NEW DELHI, Dec 16: Indian officials squarely blamed Pakistan’s intelligence agencies on Sunday for last week’s audacious armed attack on Delhi’s Parliament House and Home Minister Lal Krishan Advani said New Delhi was considering an as yet unspecified but a decidedly hard-hitting response which did not exclude a hot pursuit of militant targets across the border.

The more or less clear hint to the road ahead came from Advani himself, who said: “During the Kargil war, world leaders who used words like restraint and patience to nudge and shape India’s approach to the crisis have dropped the words since Thursday. That is significant.”
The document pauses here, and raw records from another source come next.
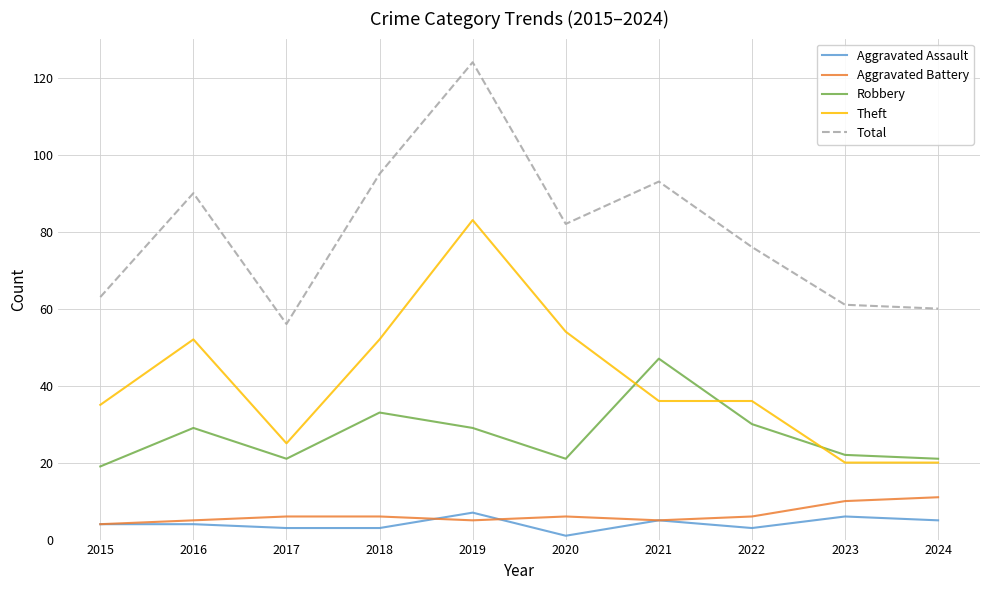

How many lines are shown in the chart?

5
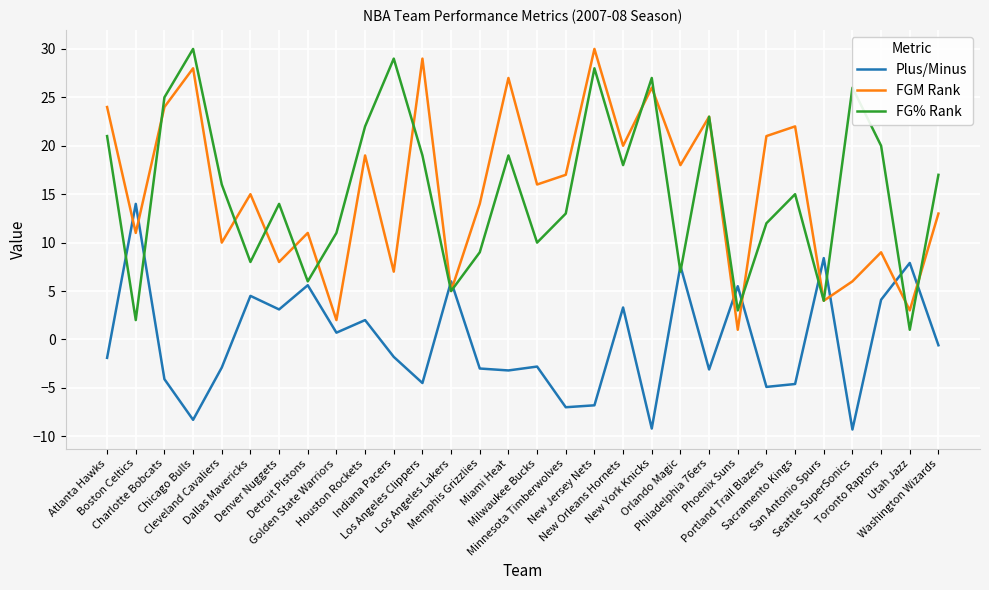

Where do FG% Rank and Plus/Minus first cross each other?

Atlanta Hawks and Boston Celtics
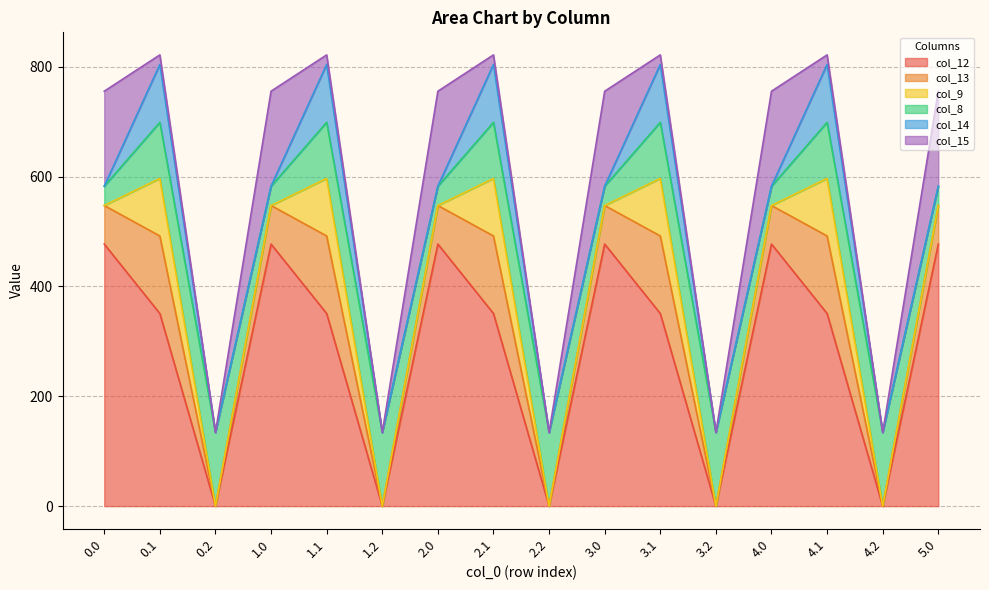

What is the difference between the second highest and minimum values in the col_12 series?

477.2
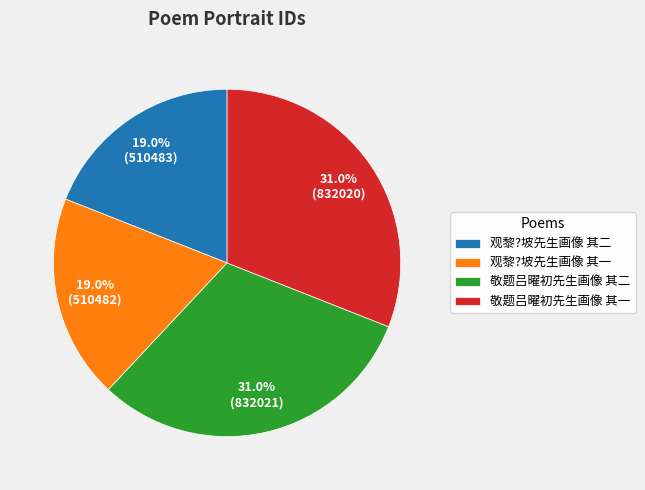

What percentage is the 敬题吕曜初先生画像 其一 slice, to the nearest percent?

31%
Advani, seen as an anti-Pakistan hawk in the ruling coalition, told the popular Aaj Tak news channel that the Indian people wanted hard action against the culprits of Thursday and the government understood their anxiety. He said India was not waiting for any response from Pakistan to its Friday’s demarche and would take any suitable action at its own convenience without consulting any other country.

Advani’s remarks came as Delhi Police Commissioner Ajai Raj Sharma said that the attack on Parliament House was carried out by “members of the Pakistan-based terrorist outfit Jaish-i-Mohammed at the behest of Pakistan’s Inter Services Intelligence (ISI).”
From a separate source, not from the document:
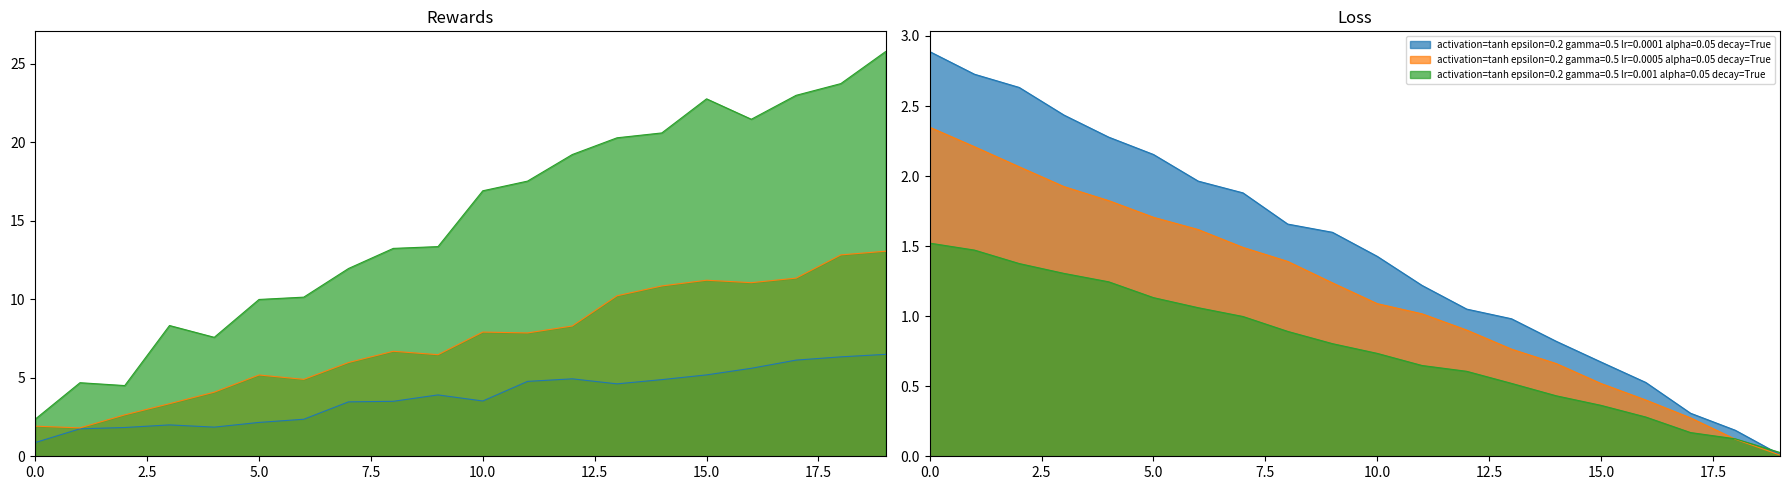

What is the difference between the maximum and minimum values in the activation=tanh epsilon=0.2 gamma=0.5 lr=0.0005 alpha=0.05 decay=True series?

1.5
Sharma told a news conference that four persons — Mohammed Afzal, Shaukat, Shaukat’s wife and Abdul Rehman Geelani, a professor at the Zakir Hussain College of Delhi University, — had been arrested in connection with the attack.
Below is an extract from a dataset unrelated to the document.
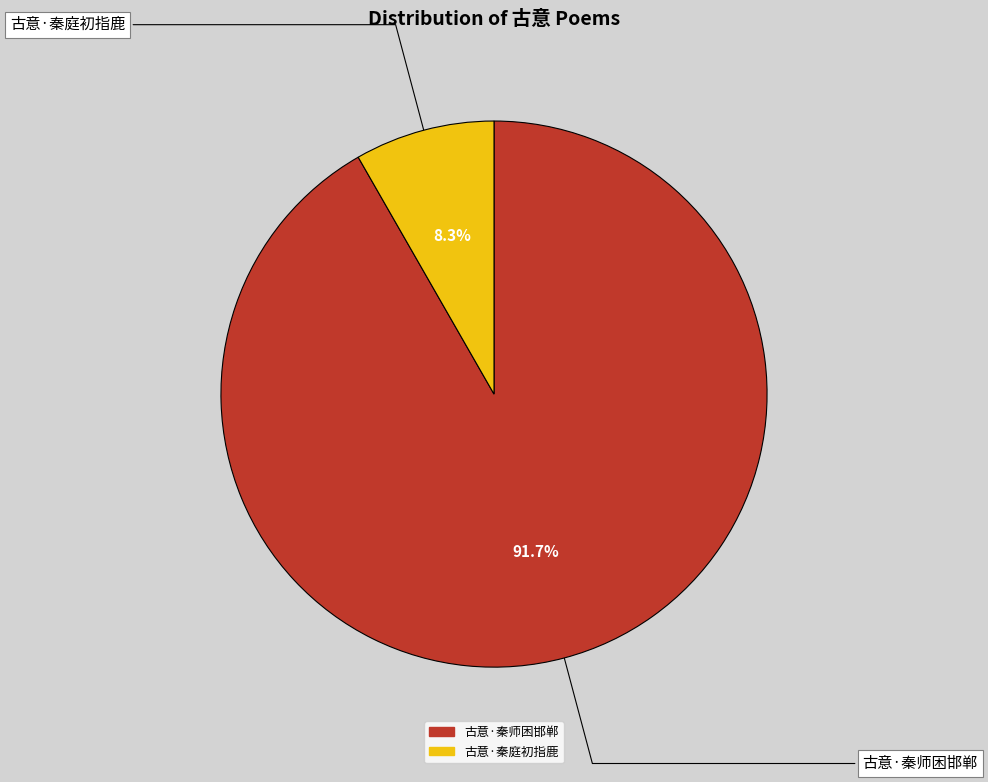

The 古意·秦庭初指鹿 slice represents 8% of the pie. True or false?

True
Afzal and Shaukat — commission agents and residents of Sopore in Jammu and Kashmir’s Baramulla district — were the brains behind the conspiracy, he said.

They were being motivated by Ghazi Baba, described as a top commander of the Jaish in Kashmir, to carry out the attack, he said.

The Jaish is headed by Maulana Masood Azhar, one of the militants released in exchange for Indian Airlines plane hijacked to Kandahar in December 1999.

In some very significant ways Sharma’s story was at stark variance with the brief on the attack given to the media by Prime Minister Atal Behari Vajpayee among others.

Vajpayee had told journalists at a media seminar on Friday that the terrorists were well prepared and had been trained for months to carry out the attack on the Parliament House. He said their motive was to kill MPs and to take hostages to press for some unspecified demands.

Sharma said that Geelani and Shaukat’s wife had revealed that the conspiracy was hatched at Shaukat’s residence in Delhi’s Mukherjee Nagar recently. But perhaps even more significantly, he said: “These people went to the airport first, but later changed their mind and headed towards Parliament.”

The move to switch their target from the airport to the British-built Parliament House obviously could not have been part of any well-trained or rehearsed attack on the parliament, or the heart of Indian democracy that Vajpayee spoke of, analysts said.

Sharma said that though the ISI had told the Jaish and Lashkar-i-Tayiba to carry out the attack, the actual attack was carried out by members of the Jaish. Before the attack took place, the leader of the suicide attack squad — Mohammed — had called up Shaukat and told him to watch television and tell them which of the prominent parliamentarians were present in the House, he said. However, when Shaukat did not call back, the terrorists decided to go ahead with the attack, he said.